## WHAT NEEDS TO BE DONE
Retype every line from the top of the entries down to the one with "Baktijd: ongeveer 20 - 25 Minuten", both included, and skip the pictures.

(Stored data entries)
((
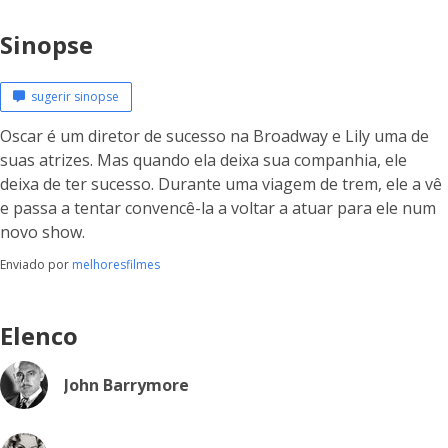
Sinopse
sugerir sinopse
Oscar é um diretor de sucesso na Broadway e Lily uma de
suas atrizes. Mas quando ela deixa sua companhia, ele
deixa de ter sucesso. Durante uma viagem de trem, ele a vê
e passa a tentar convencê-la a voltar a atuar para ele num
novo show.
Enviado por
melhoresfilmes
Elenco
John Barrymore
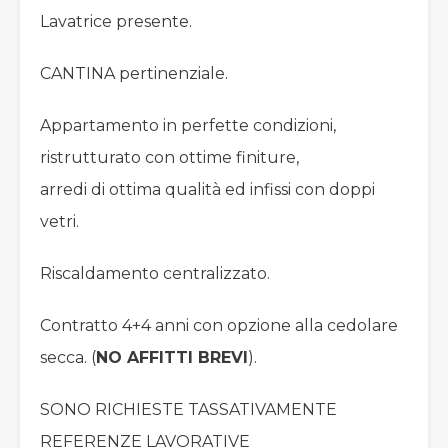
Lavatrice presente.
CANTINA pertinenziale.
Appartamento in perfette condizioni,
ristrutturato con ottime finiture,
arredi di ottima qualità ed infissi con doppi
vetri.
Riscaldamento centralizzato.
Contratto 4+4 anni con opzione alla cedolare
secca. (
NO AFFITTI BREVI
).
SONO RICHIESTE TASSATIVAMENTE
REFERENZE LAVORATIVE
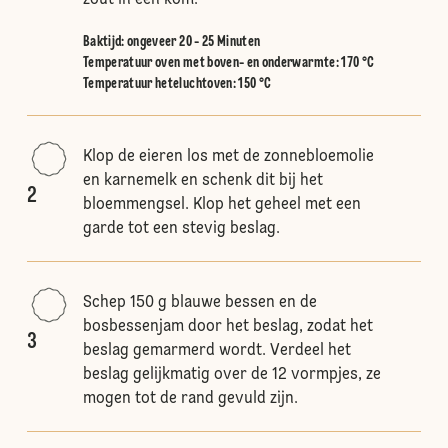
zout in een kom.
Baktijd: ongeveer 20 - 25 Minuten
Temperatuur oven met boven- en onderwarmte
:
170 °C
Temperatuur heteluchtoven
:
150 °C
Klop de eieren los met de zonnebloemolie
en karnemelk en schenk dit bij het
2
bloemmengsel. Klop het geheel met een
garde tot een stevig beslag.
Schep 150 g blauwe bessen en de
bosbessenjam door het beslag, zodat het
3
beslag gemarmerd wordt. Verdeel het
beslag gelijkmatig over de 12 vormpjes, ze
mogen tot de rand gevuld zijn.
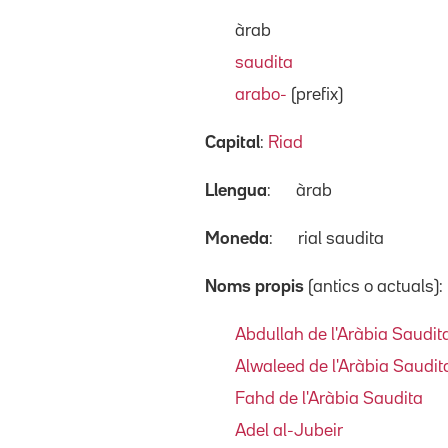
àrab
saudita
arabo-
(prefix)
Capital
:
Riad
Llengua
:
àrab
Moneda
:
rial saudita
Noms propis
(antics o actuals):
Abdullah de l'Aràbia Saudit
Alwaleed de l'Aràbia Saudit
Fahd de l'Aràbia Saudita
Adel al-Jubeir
))
## SOLUTION BELOW
Sinopse
sugerir sinopse
Oscar é um diretor de sucesso na Broadway e Lily uma de
suas atrizes. Mas quando ela deixa sua companhia, ele
deixa de ter sucesso. Durante uma viagem de trem, ele a vê
e passa a tentar convencê-la a voltar a atuar para ele num
novo show.
Enviado por
melhoresfilmes
Elenco
John Barrymore
Lavatrice presente.
CANTINA pertinenziale.
Appartamento in perfette condizioni,
ristrutturato con ottime finiture,
arredi di ottima qualità ed infissi con doppi
vetri.
Riscaldamento centralizzato.
Contratto 4+4 anni con opzione alla cedolare
secca. (
NO AFFITTI BREVI
).
SONO RICHIESTE TASSATIVAMENTE
REFERENZE LAVORATIVE
zout in een kom.
Baktijd: ongeveer 20 - 25 Minuten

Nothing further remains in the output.